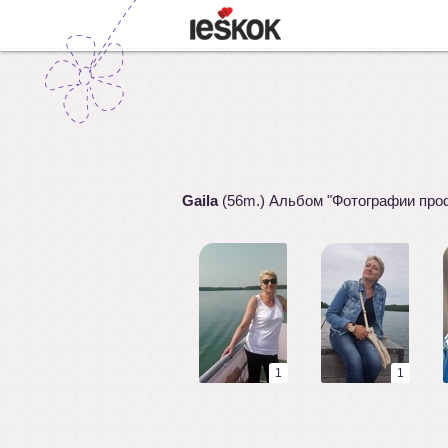
Gaila
(56m.) Альбом "Фотографии про
1
1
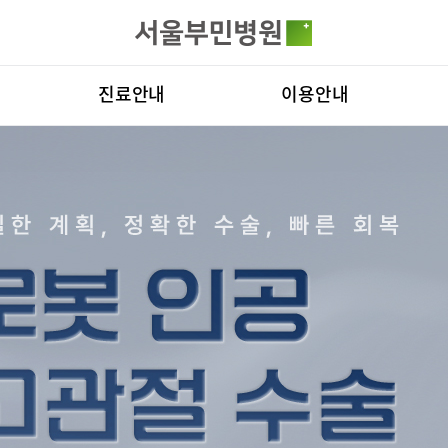
카피라이트로 가기
본문으로 가기
주메뉴로 가기
전체메뉴
진료안내
이용안내
진료과
층별안내
병원
의료진
편의시설
비전
료예약
증명서재발급
증명서발급
클리닉
증명서재발급
Why
진료시간표
서식다운로드
연혁
외래진료
비급여진료비
조직
로봇인공관절센터
척추내시경
지역응급의료기관
장비안내
연구
입원/퇴원/병문안
진료상담콜센터
질환
터
입원생활안내
주차시설안내
진료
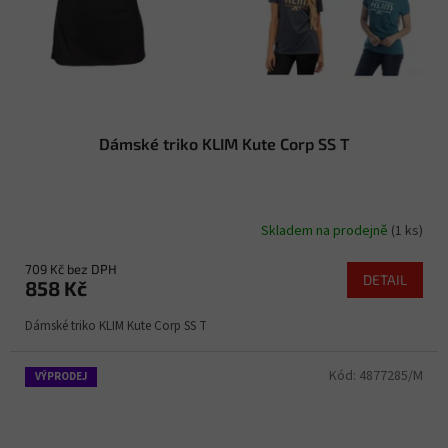
Dámské triko KLIM Kute Corp SS T
Skladem na prodejně
(1 ks)
709 Kč bez DPH
DETAIL
858 Kč
Dámské triko KLIM Kute Corp SS T
Kód:
4877285/M
VÝPRODEJ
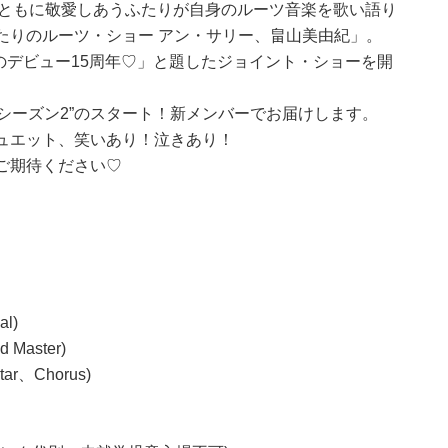
、ともに敬愛しあうふたりが自身のルーツ音楽を歌い語り
たりのルーツ・ショー アン・サリー、畠山美由紀」。
りのデビュー15周年♡」と題したジョイント・ショーを開
、“シーズン2”のスタート！新メンバーでお届けします。
ュエット、笑いあり！泣きあり！
ご期待ください♡
l)
d Master)
itar、Chorus)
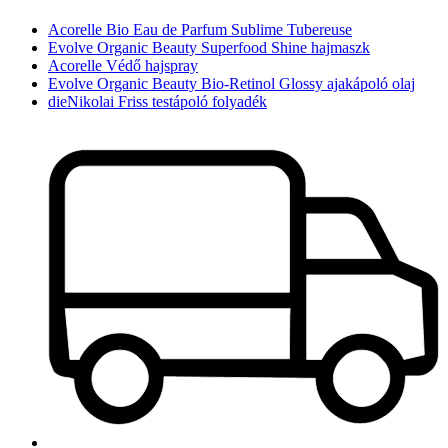
Acorelle Bio Eau de Parfum Sublime Tubereuse
Evolve Organic Beauty Superfood Shine hajmaszk
Acorelle Védő hajspray
Evolve Organic Beauty Bio-Retinol Glossy ajakápoló olaj
dieNikolai Friss testápoló folyadék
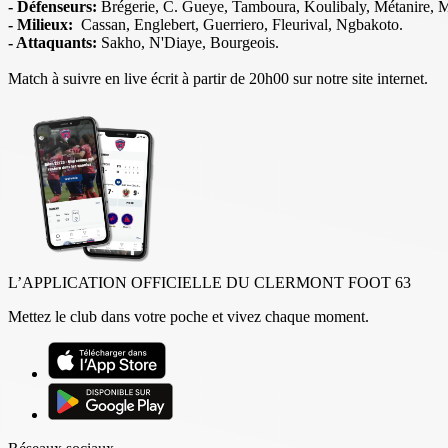
- Défenseurs:
Brégerie, C. Gueye, Tamboura, Koulibaly, Métanire, 
- Milieux:
Cassan, Englebert, Guerriero, Fleurival, Ngbakoto.
- Attaquants:
Sakho, N'Diaye, Bourgeois.
Match à suivre en live écrit à partir de 20h00 sur notre site internet.
L’APPLICATION OFFICIELLE DU CLERMONT FOOT 63
Mettez le club dans votre poche et vivez chaque moment.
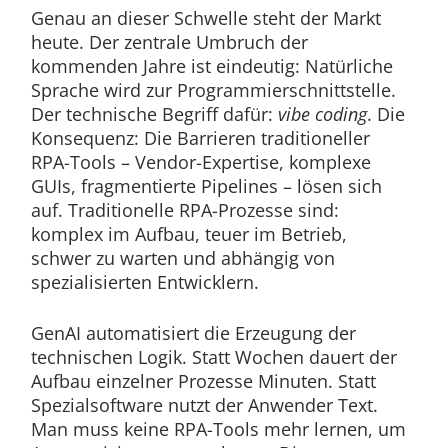
Genau an dieser Schwelle steht der Markt
heute. Der zentrale Umbruch der
kommenden Jahre ist eindeutig: Natürliche
Sprache wird zur Programmierschnittstelle.
Der technische Begriff dafür:
vibe coding
. Die
Konsequenz: Die Barrieren traditioneller
RPA-Tools – Vendor-Expertise, komplexe
GUIs, fragmentierte Pipelines – lösen sich
auf. Traditionelle RPA-Prozesse sind:
komplex im Aufbau, teuer im Betrieb,
schwer zu warten und abhängig von
spezialisierten Entwicklern.
GenAI automatisiert die Erzeugung der
technischen Logik. Statt Wochen dauert der
Aufbau einzelner Prozesse Minuten. Statt
Spezialsoftware nutzt der Anwender Text.
Man muss keine RPA-Tools mehr lernen, um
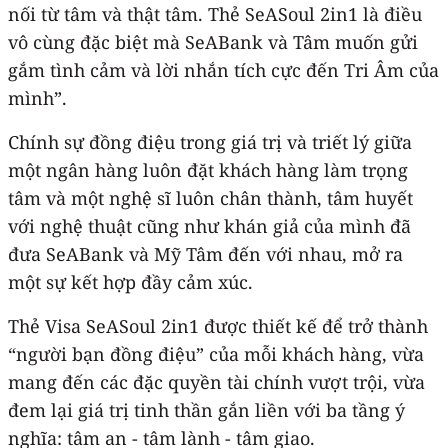
nối từ tâm và thật tâm. Thẻ SeASoul 2in1 là điều
vô cùng đặc biệt mà SeABank và Tâm muốn gửi
gắm tình cảm và lời nhắn tích cực đến Tri Âm của
mình”.
Chính sự đồng điệu trong giá trị và triết lý giữa
một ngân hàng luôn đặt khách hàng làm trọng
tâm và một nghệ sĩ luôn chân thành, tâm huyết
với nghệ thuật cũng như khán giả của mình đã
đưa SeABank và Mỹ Tâm đến với nhau, mở ra
một sự kết hợp đầy cảm xúc.
Thẻ Visa SeASoul 2in1 được thiết kế để trở thành
“người bạn đồng điệu” của mỗi khách hàng, vừa
mang đến các đặc quyền tài chính vượt trội, vừa
đem lại giá trị tinh thần gắn liền với ba tầng ý
nghĩa: tâm an - tâm lành - tâm giao.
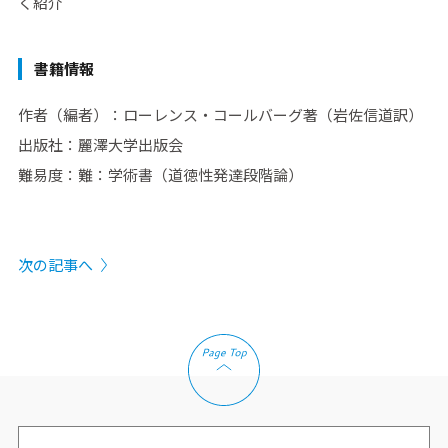
く紹介
書籍情報
作者（編者）：ローレンス・コールバーグ著（岩佐信道訳）
出版社：麗澤大学出版会
難易度：難：学術書（道徳性発達段階論）
次の記事へ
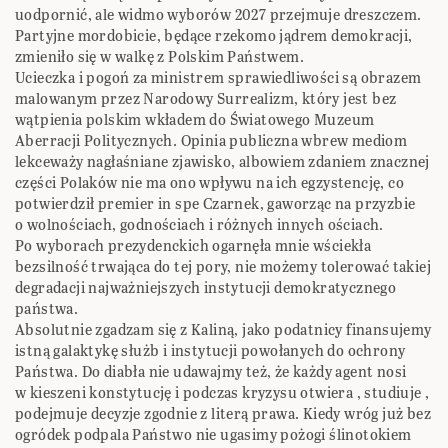
uodpornić, ale widmo wyborów 2027 przejmuje dreszczem.
Partyjne mordobicie, będące rzekomo jądrem demokracji,
zmieniło się w walkę z Polskim Państwem.
Ucieczka i pogoń za ministrem sprawiedliwości są obrazem
malowanym przez Narodowy Surrealizm, który jest bez
wątpienia polskim wkładem do Światowego Muzeum
Aberracji Politycznych. Opinia publiczna wbrew mediom
lekceważy nagłaśniane zjawisko, albowiem zdaniem znacznej
części Polaków nie ma ono wpływu na ich egzystencję, co
potwierdził premier in spe Czarnek, gaworząc na przyzbie
o wolnościach, godnościach i różnych innych ościach.
Po wyborach prezydenckich ogarnęła mnie wściekła
bezsilność trwająca do tej pory, nie możemy tolerować takiej
degradacji najważniejszych instytucji demokratycznego
państwa.
Absolutnie zgadzam się z Kaliną, jako podatnicy finansujemy
istną galaktykę służb i instytucji powołanych do ochrony
Państwa. Do diabła nie udawajmy też, że każdy agent nosi
w kieszeni konstytucję i podczas kryzysu otwiera , studiuje ,
podejmuje decyzje zgodnie z literą prawa. Kiedy wróg już bez
ogródek podpala Państwo nie ugasimy pożogi ślinotokiem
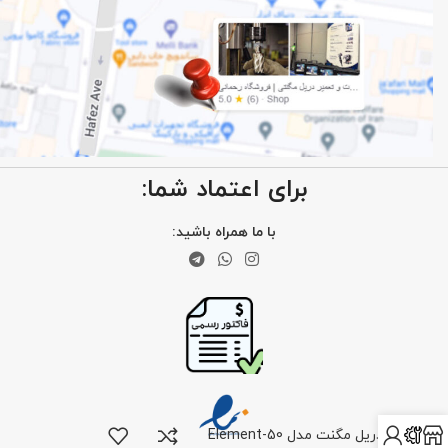
برای اعتماد شما:
با ما همراه باشید:
دریل مگنت مدل Element-50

**Activity**
For every line above that includes the string "nghệ", copy the line.

**Solution to the exercise**
tâm và một nghệ sĩ luôn chân thành, tâm huyết
với nghệ thuật cũng như khán giả của mình đã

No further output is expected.